What am I to take away from this? That here we have yet another deracinated White who did himself in after a career dancing on the end of his Jewish puppetmaster’s strings?? In culinary parlance, I just ate some mud.

This guy did have a chance to read a few good books to get his head and soul/spirit/whatever you want to call it straight, one that is most appropriate to me is “Who We Are” by William L. Pierce. So no excuses here.

Travon Martinberg
Travon Martinberg
12 November, 2018 1:22 pm

“But of whom does the American American, the Majority writer, write? Of Nordics and Anglo-Saxons?
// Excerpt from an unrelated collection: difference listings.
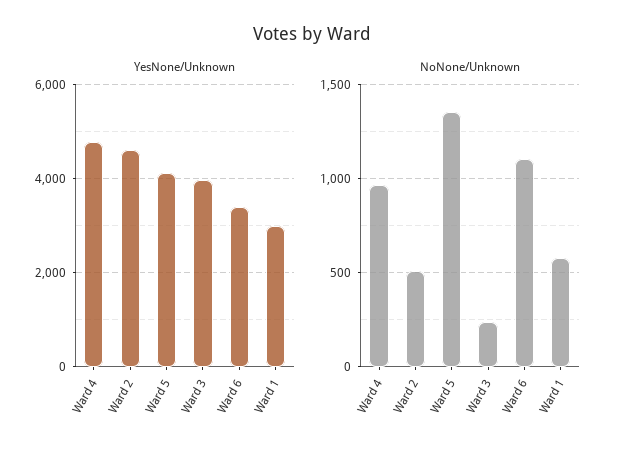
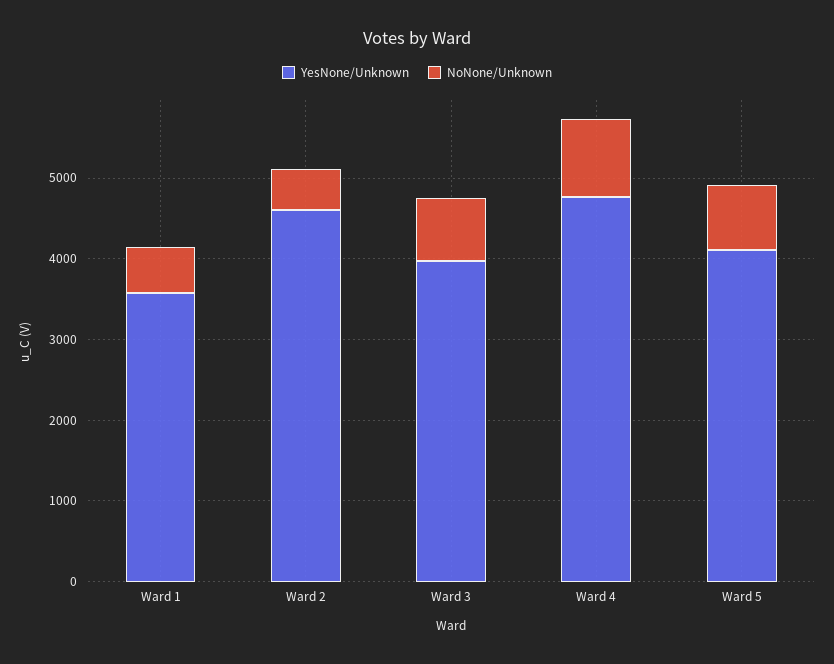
  {
    "YesNone/Unknown": {
      "Ward 4": 4800,
      "Ward 2": 4600,
      "Ward 5": 4200,
      "Ward 3": 4000,
-     "Ward 6": 3400,
-     "Ward 1": 3000
+     "Ward 1": 3600
    },
    "NoNone/Unknown": {
      "Ward 4": 950,
      "Ward 2": 500,
-     "Ward 5": 1350,
+     "Ward 5": 800,
-     "Ward 3": 250,
+     "Ward 3": 800,
-     "Ward 6": 1100,
      "Ward 1": 600
    }
  }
If he did, and if he portrayed them as fair-haired heroes, he would be laughed out of modern literature.” These days, American Americans are written into movies and TV all the time, but without any racial meaning unless it’s one to ridicule whites – in a fun way of course. But Nordic heroes have long prevailed in Hollywood, from John Wayne to the various incarnations of Batman. From roles as serious as Richard Burton’s were – e.g. a Roman tribune in “The Robe”, to as fluff as the foundation of normalcy in Modern Family, Ed O’Neill. The negroid hero is a recent and awkward phenom, unless it’s Richard Pryor.

21st Century WN
21st Century WN
17 November, 2018 11:28 am

“Gray was typecast in mostly unmemorable WASP roles in some 40 motion pictures (in 2001 he appeared with rappers Method Man and Redman in How High, a comedy about two Negroes…”

Enough. All engines full-stop. Appearing in movies with NEGRO rappers? Married to a JEW? Then this unimportant actor and his suicide is nothing to lament. The only regrettable thing is that he didn’t off himself in his teens.